Abstract

Surfactant therapy has been proven effective in the prevention and treatment of respiratory distress syndrome. Over 6,000 infants have been studied in randomized controlled trials. These studies have demonstrated that both prophylactic administration of surfactant and administration of surfactant to premature infants with established respiratory distress syndrome will decrease the risk of pneumothorax and decrease the risk of mortality. Currently, over 50% of very low birth weight infants in North America receive some sort of surfactant preparation. However, many questions remain regarding optimal usage of surfactant preparations. Recent randomized controlled trials have evaluated issues regarding surfactant dosage, treatment strategy, method of administration, and surfactant preparation. Initial doses in the range of 100-200 mg/kg with repeat doses to selected infants who relapse appears to be the best approach to therapy. Prophylactic surfactant therapy leads to a small but statistically significant reduction in the risk of pneumothorax and mortality. The clinical relevance of these advantages and the cost effectiveness of this care remains under debate. A variety of methods of administration have been used in randomized controlled trials. Trials which compare these methods of administration demonstrate the adequacy of currently tested bolus administration. However, other methods of administration, such as slow infusion of surfactant leads to uneven distribution of surfactant and poor response.
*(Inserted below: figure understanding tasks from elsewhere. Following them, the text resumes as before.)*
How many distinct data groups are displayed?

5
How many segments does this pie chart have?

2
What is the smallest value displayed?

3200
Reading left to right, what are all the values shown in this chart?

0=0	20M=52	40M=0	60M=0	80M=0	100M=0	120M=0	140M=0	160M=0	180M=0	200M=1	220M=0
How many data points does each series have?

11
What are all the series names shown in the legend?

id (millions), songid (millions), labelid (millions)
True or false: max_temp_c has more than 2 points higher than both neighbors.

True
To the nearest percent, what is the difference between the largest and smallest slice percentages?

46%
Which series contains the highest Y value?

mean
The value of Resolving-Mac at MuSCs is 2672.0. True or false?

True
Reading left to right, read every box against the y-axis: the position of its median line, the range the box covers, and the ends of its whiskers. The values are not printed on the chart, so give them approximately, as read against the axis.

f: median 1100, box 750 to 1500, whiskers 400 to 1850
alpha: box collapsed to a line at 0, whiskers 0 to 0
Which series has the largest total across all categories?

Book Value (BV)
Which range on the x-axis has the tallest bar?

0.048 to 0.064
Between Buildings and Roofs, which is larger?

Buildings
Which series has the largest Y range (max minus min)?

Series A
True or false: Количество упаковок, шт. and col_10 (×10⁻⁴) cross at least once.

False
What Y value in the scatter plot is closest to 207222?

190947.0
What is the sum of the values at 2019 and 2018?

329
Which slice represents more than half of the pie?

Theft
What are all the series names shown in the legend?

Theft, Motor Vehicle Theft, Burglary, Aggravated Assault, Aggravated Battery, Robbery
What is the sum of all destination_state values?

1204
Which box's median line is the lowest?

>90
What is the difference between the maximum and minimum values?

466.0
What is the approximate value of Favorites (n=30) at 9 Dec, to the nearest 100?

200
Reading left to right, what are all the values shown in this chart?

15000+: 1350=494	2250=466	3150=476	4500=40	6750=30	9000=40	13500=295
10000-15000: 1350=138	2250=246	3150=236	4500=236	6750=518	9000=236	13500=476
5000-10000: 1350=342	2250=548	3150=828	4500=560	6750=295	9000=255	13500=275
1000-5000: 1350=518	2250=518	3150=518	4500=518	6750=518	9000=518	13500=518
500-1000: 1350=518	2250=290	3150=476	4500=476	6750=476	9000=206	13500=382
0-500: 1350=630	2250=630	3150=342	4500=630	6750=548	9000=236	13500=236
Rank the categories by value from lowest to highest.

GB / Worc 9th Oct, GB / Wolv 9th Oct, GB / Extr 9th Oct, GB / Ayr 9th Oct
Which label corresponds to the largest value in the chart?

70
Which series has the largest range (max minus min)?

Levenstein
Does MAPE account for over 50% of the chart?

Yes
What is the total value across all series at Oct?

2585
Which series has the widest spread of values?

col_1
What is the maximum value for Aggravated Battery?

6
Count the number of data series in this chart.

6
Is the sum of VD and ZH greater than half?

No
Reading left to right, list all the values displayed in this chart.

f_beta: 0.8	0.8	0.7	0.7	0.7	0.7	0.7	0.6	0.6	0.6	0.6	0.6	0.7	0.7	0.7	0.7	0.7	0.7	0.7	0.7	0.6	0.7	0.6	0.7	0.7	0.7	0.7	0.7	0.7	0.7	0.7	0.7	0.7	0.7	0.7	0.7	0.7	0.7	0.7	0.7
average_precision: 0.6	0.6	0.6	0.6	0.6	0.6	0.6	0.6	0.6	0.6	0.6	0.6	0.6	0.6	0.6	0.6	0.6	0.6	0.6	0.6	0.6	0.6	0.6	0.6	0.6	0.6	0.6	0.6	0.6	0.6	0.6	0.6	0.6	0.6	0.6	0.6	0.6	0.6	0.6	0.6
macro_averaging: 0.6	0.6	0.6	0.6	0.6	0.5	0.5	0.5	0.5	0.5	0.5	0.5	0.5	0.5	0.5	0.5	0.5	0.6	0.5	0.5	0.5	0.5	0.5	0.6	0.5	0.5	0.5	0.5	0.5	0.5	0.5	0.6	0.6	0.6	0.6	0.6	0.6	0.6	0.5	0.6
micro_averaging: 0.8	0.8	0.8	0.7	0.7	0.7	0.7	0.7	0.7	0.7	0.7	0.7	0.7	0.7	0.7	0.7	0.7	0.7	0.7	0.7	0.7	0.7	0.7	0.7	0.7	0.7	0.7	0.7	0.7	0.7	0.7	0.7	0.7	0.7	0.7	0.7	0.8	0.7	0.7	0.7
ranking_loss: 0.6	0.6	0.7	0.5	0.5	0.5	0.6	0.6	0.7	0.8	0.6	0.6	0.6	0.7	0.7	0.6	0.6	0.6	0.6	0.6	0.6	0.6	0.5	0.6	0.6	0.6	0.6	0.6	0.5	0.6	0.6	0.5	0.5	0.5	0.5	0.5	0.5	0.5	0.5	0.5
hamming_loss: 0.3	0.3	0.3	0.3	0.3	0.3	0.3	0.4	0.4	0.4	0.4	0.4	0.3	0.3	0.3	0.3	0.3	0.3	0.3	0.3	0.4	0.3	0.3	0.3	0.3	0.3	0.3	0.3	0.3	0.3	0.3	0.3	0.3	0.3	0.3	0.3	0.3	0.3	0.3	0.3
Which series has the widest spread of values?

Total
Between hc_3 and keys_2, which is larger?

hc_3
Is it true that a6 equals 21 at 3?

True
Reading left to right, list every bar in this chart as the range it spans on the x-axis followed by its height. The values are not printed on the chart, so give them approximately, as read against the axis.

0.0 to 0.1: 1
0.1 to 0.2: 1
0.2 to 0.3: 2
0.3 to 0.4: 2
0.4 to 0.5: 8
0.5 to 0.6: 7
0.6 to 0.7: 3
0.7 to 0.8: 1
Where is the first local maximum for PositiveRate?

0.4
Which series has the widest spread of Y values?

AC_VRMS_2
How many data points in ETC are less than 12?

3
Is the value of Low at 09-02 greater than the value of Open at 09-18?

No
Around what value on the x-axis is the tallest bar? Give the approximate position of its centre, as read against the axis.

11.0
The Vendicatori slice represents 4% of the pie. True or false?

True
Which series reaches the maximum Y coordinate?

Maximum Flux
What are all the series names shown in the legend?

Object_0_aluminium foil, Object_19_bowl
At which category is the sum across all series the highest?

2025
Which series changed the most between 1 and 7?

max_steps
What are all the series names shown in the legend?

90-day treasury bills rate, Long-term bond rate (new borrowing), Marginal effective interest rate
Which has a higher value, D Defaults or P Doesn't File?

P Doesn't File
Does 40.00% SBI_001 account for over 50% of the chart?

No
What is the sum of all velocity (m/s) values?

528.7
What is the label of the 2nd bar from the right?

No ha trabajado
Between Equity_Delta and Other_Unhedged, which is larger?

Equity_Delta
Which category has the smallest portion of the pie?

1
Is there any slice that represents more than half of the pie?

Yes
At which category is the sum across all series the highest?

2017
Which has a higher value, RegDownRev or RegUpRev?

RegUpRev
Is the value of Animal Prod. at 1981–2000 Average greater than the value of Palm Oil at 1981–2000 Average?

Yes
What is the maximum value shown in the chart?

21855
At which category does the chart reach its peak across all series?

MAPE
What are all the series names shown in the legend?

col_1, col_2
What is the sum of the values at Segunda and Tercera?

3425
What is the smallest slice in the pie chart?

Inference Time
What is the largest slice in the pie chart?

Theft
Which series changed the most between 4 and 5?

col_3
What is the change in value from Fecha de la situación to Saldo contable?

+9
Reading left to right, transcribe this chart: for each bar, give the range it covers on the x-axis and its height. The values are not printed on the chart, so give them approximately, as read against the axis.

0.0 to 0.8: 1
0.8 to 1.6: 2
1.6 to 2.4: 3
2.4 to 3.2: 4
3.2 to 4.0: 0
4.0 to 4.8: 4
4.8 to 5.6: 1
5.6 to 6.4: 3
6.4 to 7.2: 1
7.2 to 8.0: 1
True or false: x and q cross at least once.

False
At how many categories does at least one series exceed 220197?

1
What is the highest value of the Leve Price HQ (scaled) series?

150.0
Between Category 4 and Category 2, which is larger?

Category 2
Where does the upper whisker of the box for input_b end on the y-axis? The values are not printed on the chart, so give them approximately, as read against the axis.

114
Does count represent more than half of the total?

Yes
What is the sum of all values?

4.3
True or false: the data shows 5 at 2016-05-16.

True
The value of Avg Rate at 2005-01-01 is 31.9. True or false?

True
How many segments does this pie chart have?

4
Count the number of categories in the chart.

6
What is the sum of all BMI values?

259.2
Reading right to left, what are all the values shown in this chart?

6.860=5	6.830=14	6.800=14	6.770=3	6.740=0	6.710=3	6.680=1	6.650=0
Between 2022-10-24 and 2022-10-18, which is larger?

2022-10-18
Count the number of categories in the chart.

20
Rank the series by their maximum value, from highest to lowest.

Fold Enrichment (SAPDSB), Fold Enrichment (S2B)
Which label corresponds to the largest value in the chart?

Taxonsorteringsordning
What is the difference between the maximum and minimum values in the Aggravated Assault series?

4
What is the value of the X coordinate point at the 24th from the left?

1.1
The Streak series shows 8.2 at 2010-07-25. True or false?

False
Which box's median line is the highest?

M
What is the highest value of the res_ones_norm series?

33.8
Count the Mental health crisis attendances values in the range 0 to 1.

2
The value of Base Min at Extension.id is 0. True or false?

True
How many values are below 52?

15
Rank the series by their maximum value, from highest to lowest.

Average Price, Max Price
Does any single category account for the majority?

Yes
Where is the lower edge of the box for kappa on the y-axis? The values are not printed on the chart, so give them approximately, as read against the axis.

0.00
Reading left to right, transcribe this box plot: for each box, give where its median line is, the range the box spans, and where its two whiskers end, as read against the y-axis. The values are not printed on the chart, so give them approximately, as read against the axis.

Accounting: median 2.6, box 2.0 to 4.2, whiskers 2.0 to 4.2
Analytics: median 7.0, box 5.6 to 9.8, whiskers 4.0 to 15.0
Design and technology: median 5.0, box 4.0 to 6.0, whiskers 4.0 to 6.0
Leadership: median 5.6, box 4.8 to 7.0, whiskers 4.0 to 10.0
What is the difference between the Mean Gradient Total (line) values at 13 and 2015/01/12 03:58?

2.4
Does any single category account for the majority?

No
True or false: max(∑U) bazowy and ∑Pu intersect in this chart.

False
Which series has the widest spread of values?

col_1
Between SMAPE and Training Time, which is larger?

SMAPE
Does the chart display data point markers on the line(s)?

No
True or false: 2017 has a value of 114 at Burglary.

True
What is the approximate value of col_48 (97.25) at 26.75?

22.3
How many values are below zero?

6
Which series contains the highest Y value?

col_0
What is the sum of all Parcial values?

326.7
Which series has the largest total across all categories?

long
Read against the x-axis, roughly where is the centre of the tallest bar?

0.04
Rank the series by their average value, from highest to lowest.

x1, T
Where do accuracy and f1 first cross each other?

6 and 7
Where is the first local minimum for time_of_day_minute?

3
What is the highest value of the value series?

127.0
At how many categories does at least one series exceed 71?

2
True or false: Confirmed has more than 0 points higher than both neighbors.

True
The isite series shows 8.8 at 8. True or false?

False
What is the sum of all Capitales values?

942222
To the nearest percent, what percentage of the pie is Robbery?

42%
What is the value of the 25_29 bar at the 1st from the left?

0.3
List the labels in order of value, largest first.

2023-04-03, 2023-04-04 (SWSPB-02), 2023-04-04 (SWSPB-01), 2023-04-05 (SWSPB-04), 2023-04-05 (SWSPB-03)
Both synthetic surfactants and natural surfactant extracts have been proven effective in the care of these infants. However, randomized controlled trials which directly compare these two preparations demonstrate a small advantage to the use of natural surfactant extracts. Natural surfactant extracts improve initial ventilatory status and decrease the risk of pneumothorax. Surfactant replacement therapy has proven to be effective in the treatment of very low birth weight premature infants. Current clinical trials support the early institution of treatment either prophylactically or as soon as possible in intubated babies with signs of respiratory distress syndrome. Repeat treatment may be important in optimizing outcome due to surfactant inactivation. Currently available natural surfactant extracts improve early clinical outcome and decrease pneumothorax compared to the available synthetic preparations.